Lemmouchi Y, Schacht E, Lootens C
Polymer Materials Research Group, Institute for Biomedical Technologies, IBITECH, University of Gent, Krijgslaan 281, B-9000 Ghent, Belgium.
J Control Release. 1998 Oct 30;55(1):79-85. doi: 10.1016/s0168-3659(98)00021-2.

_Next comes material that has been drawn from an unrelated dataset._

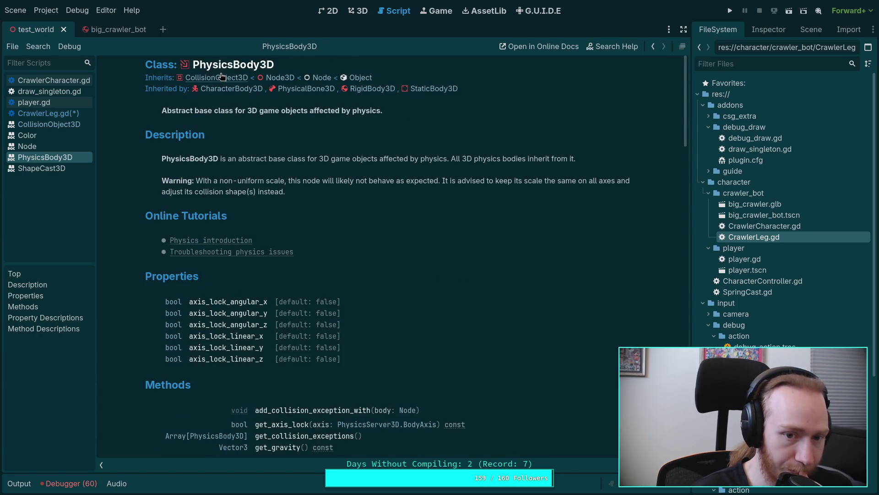
left_click(67, 116)
Highlight ground_cast uses in CrawlerLeg.gd and locate the local ground_body RID on line 323
scroll(205, 182, "down", 3)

In this study, commercial available poly(epsilon-caprolactone)s and poly(d,l-lactide)s of different molecular masses were used. Slow release devices (SRD) were obtained as rods of suitable diameters by extrusion of polymer-drug mixtures (75:25, w/w) which were prepared by the solution casting method. The rods were coated by dipping them in a methylene chloride solution of the core polymer. The in vitro release of the selected drugs, isometamidium chloride (IMM) and ethidium bromide (EtBr) from such rods was carried out in phosphate buffer (PB) pH 7.4 at 37 degreesC. The release data show that the release of IMM is faster than for EtBr. During the first stage, the release of IMM is governed by osmotic pressure whereas the release of EtBr is mainly diffusion controlled. The in vitro release of these drugs is governed by polymer matrix degradation at the later stage of the release process. The in vitro release could be controlled by drug loading, polymer molecular mass, polymer mixtures, coating thickness and device geometry.
在本研究中,使用了市售的不同分子量的聚(ε-己内酯)和聚(d,l-丙交酯)。通过溶液浇铸法制备聚合物-药物混合物(75:25,w/w),然后将其挤出成合适直径的棒材,从而获得缓释装置(SRD)。将棒材浸入核心聚合物的二氯甲烷溶液中进行包衣。在37℃、pH 7.4的磷酸盐缓冲液(PB)中对这些棒材中所选药物氯异甲噻酮(IMM)和溴化乙锭(EtBr)进行体外释放实验。释放数据表明,IMM的释放速度比EtBr快。在第一阶段,IMM的释放受渗透压控制,而EtBr的释放主要受扩散控制。在释放过程的后期,这些药物的体外释放受聚合物基质降解的影响。体外释放可通过药物负载量、聚合物分子量、聚合物混合物、包衣厚度和装置几何形状来控制。